Des micros sous leurs pas. Le son comme mémoire du monde, transmission de ce qui rassemble les êtres.
Le son comme liberté, celle qui capte et offre au spectateur les témoignages si riches de ces 8 êtres que la tradition rassemble, alors qu’ils ne se seraient pas rencontrés sans.« Ils ont déjà trop de temps sur leur dos, il faut trouver un moyen de passer son temps. » Est-ce cette question qui relie ces 8 êtres qu’a rencontré Anaïs Barbeau Lavalette qui nous offre qui ils sont sur cette scène ? On songe à Jacques Tati, à Raymond Depardon, à Bob Fosse « all that jazz », à Gennetines, à « Ghost story. »
Parmi les 8 récits, il y a les mots que cet homme cache dans les maisons qu’il remet en état, comme une signature, comme la trace de son passage.. à ce qu’on fait à notre patrimoine immatériel, cette maison tombée en ruine, et à ce qu’on se fait, à soi en laissant faire, en laissant disparaître.
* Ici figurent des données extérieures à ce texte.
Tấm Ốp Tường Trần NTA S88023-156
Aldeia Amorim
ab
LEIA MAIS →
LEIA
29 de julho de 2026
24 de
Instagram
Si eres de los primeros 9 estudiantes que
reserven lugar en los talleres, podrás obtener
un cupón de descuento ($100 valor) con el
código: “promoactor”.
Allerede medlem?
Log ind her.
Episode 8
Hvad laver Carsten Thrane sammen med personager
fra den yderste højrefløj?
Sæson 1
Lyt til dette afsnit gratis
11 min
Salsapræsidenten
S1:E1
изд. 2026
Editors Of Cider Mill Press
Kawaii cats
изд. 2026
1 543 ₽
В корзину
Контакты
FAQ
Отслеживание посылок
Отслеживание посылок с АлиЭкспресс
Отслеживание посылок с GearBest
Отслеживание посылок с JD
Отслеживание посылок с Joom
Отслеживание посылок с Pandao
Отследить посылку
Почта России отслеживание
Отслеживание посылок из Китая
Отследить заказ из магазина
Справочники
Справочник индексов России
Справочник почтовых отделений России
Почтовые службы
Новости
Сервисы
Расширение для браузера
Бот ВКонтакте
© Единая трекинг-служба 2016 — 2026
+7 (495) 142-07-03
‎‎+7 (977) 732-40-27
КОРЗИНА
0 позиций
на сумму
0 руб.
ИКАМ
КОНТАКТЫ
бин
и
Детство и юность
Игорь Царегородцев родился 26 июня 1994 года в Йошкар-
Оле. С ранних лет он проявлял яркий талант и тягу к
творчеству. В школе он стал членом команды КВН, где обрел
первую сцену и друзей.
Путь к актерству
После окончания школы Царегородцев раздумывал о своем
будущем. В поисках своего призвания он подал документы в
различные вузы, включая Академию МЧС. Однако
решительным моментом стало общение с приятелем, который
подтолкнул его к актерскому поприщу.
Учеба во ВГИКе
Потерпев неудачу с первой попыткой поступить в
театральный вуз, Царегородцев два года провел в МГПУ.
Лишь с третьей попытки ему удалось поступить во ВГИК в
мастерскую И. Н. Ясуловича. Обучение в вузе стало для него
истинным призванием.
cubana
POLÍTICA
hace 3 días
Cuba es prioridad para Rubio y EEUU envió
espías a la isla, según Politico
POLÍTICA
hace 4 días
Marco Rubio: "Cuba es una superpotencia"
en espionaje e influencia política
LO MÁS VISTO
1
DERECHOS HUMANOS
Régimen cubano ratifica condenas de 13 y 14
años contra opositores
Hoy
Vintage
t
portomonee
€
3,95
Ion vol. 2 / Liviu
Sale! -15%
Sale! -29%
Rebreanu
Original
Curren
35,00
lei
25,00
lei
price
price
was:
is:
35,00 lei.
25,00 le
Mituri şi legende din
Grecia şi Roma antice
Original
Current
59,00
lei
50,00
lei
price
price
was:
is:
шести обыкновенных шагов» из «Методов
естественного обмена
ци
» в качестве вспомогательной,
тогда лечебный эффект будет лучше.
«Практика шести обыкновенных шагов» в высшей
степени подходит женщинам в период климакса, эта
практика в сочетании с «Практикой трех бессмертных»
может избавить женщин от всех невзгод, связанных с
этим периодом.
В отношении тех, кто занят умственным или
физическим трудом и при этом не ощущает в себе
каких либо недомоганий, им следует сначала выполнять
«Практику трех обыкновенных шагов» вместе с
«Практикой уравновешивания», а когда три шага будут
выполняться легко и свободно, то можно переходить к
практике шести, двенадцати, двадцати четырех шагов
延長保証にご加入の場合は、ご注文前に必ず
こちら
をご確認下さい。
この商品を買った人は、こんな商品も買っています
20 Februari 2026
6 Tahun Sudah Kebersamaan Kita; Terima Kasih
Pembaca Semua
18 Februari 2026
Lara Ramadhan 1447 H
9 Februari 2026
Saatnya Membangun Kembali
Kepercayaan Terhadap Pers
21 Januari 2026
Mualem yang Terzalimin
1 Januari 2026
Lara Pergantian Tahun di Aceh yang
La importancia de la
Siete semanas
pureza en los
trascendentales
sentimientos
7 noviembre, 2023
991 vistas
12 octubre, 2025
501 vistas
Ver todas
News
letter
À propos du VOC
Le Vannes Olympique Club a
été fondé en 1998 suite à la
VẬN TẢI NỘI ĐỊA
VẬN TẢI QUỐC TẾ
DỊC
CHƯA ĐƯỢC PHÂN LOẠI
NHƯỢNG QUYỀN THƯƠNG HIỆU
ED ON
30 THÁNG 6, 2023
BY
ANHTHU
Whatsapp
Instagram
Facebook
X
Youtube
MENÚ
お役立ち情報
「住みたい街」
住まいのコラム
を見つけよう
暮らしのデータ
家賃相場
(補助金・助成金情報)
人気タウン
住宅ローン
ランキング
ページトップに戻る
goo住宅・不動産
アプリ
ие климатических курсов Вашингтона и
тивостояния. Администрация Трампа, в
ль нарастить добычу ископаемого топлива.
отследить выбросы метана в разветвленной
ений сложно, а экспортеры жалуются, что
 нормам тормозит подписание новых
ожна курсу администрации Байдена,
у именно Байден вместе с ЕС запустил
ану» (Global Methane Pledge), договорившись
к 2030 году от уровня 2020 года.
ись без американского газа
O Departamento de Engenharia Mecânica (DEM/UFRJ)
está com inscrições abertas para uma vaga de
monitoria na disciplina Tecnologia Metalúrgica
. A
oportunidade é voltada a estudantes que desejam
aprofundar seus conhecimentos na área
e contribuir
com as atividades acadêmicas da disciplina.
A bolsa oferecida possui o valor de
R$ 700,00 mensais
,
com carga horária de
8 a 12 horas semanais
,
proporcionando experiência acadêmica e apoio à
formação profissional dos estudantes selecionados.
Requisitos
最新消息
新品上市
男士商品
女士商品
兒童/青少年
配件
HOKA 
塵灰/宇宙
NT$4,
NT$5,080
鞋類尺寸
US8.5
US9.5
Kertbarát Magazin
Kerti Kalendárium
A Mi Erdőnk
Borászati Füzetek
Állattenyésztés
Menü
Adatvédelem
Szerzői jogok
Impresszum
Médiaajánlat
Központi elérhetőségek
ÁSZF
Les mots de cet homme, qui n’a pas eu de père et qui a vécu l’abus parce qu’avec cet autre, il croyait avoir senti la chaleur du père. Pourtant il rit encore, et porte la joie.
Il est question de la « défense de la joie », écho à ce texte de Beneditti : « Défendre la joie comme un droit, la défendre de(…) l’hiver, des majuscules et de la mort, des noms de famille et des peines du hasard, et aussi de la joie.»
La joie, comme moteur du monde, la joie qui jaillit au détour d’une ruelle en pleine canicule, la joie de récolter les récits si vivants et pouvoir garder intact cette impression de première fois grâce à ce dispositif de documentaire scénique, jamais vu ailleurs avant. Émile Proulx a vu en celle qu’il aime et met en scène, ce grand talent lié au courage du silence.
Face à la parole de l’autre qu’Anaïs B.L recueille comme un trésor. Le geste qui rassemble, qui se répète, qui perpétue la tradition. Le documentaire comme témoin du monde, comme récolte des pas qui tissent le monde et le rendent plus humain.
On songe à la saudade, entre mélancolie et espoir, à la mémoire et ce qu’elle permet de faire vivre, de transmettre, comme un cadeau, à la richesse infinie entre individus de cultures si différentes, rassemblés par les pas vers la joie.
Ce ne sera « pas perdu » ce qui est si justement offert ici, ce sera gardé en mémoire et vécu jusque dans nos chairs.
« Il faut arracher la joie aux jours qui filent. » Maïakovski
La joie circulait entre les spectateurs, rassemblés ici.